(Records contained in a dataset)
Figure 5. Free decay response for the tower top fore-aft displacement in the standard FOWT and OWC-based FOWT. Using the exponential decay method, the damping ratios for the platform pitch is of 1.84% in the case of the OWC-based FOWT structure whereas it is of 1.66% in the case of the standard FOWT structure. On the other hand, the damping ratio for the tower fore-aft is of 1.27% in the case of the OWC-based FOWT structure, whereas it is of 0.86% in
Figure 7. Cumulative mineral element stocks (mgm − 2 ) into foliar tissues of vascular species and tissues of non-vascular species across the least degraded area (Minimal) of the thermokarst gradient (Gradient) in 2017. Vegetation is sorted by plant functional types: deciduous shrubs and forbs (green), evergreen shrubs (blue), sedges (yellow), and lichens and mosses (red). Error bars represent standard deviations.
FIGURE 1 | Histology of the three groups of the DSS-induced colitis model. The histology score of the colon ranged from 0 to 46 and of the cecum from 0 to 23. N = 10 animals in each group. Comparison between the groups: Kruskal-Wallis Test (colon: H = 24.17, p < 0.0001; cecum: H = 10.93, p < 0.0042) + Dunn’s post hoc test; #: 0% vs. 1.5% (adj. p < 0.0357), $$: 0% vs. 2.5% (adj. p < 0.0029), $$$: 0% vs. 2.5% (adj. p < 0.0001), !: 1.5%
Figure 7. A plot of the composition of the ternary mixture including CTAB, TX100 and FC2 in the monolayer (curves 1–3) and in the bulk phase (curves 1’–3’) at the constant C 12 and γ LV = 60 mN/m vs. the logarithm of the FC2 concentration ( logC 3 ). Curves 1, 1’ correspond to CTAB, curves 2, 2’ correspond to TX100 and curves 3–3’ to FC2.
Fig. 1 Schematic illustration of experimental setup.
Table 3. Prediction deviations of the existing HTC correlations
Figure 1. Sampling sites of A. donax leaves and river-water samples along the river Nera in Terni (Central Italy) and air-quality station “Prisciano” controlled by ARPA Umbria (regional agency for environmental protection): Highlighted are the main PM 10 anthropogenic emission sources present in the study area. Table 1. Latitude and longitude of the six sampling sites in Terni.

* EXERCISE DESCRIPTION:
If a line in the entries contains "Table", copy it.

* SOLUTION TO THE PROBLEM:
Table 3. Prediction deviations of the existing HTC correlations
Figure 1. Sampling sites of A. donax leaves and river-water samples along the river Nera in Terni (Central Italy) and air-quality station “Prisciano” controlled by ARPA Umbria (regional agency for environmental protection): Highlighted are the main PM 10 anthropogenic emission sources present in the study area. Table 1. Latitude and longitude of the six sampling sites in Terni.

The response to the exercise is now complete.